Article 14. Periods of limitation/due dates
Contrary to the statutory limitation periods, the limitation period for all claims and defences of the Buyer against Newstar is 6 (six) months from the date on which such claims and defences arose.

Article 15. Termination of the Agreement 
If the Buyer is in default with regard to any obligation under the Agreement or these general terms and conditions, or if the Buyer has filed (or applied) for bankruptcy, suspension of payments, debt restructuring under the Debt Restructuring (Natural Persons) Act, incapacity for work, strikes, seizure, (business) takeover and/or merger, or death, all the claims of Newstar on the Buyer will become immediately due and payable and Newstar will have the right to terminate the Agreement in writing. At such time Newstar will be entitled to payment of the entire invoice amount, less the (direct) costs saved by Newstar as a result of the termination. In such a case, the Buyer will not be able to claim compensation for damage. 

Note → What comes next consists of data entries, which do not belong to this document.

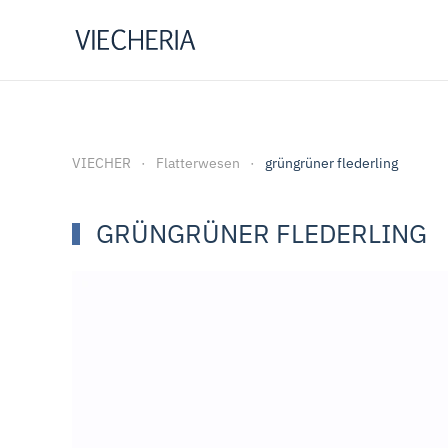
Zum Hauptinhalt springen
VIECHER
Flatterwesen
grüngrüner flederling
GRÜNGRÜNER FLEDERLING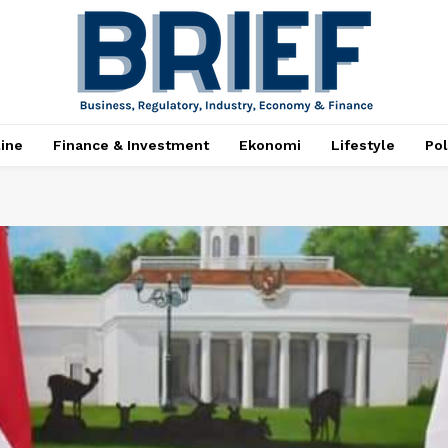
ine
Finance & Investment
Ekonomi
Lifestyle
Pol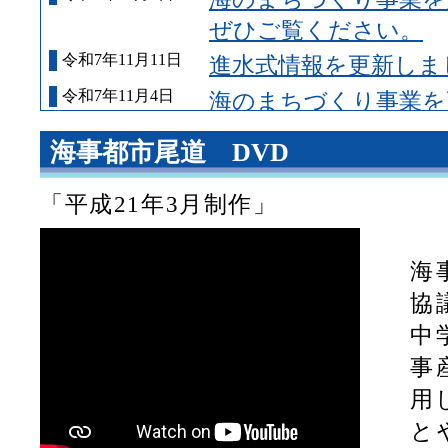
ぜひご覧ください。
令和7年11月11日
進水式情報を更新しま
令和7年11月4日
海のまちづくり事業を
ぜひご覧ください。
海事都市尾道 DVD
令和7年11月4日
進水式情報を更新しま
令和7年9月10日
海のまちづくり事業を
「平成21年3月制作」
ぜひご覧ください。
令和7年9月10日
進水式情報を更新しま
海
協
令和7年7月21日
当協議会構成団体に向
中
社が加わりました。
事
令和7年5月19日
Sea Japan 2026
用
を募集します。
と
平成23年3月29日
海事都市尾道推進協議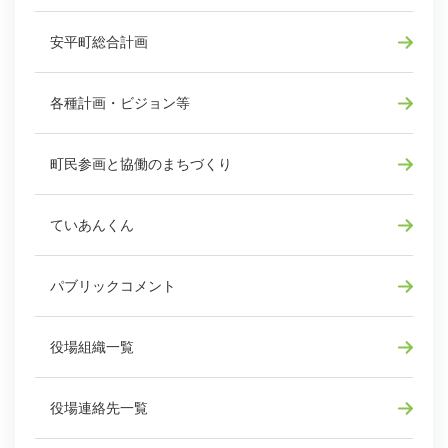
安平町総合計画
各種計画・ビジョン等
町民参画と協働のまちづくり
ていあんくん
パブリックコメント
役場組織一覧
役場連絡先一覧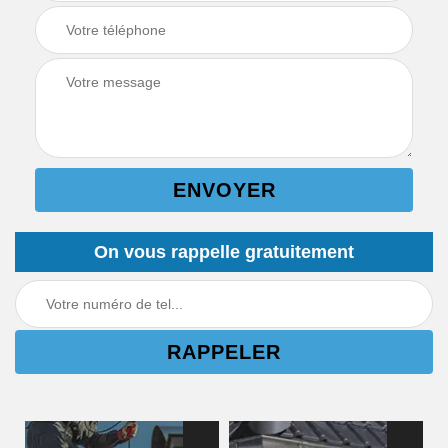
On vous rappelle gratuitement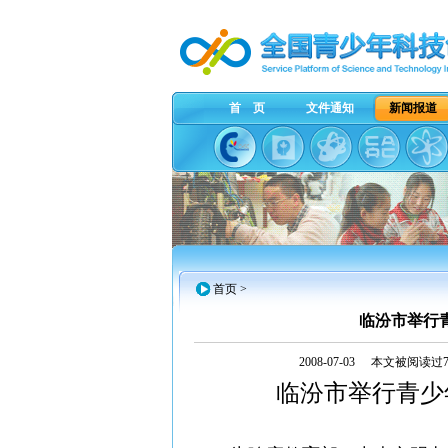
首 页
文件通知
新闻报道
首页
>
临汾市举行
2008-07-03
本文被阅读过7
临汾市举行青少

Article 16. Applicable law and disputes
  1. Any and all agreements to which these terms and conditions apply fully or in part are governed by Dutch law. The applicability of the 1980 United Nations Convention on Contracts for the International Sale of Goods (Vienna Sales Convention/CISG) is explicitly excluded.
  2. Any disputes relating to or arising from this Agreement shall be submitted to the competent court in Haarlem, unless Newstar prefers to submit the dispute to the competent court in the Buyer's place of residence.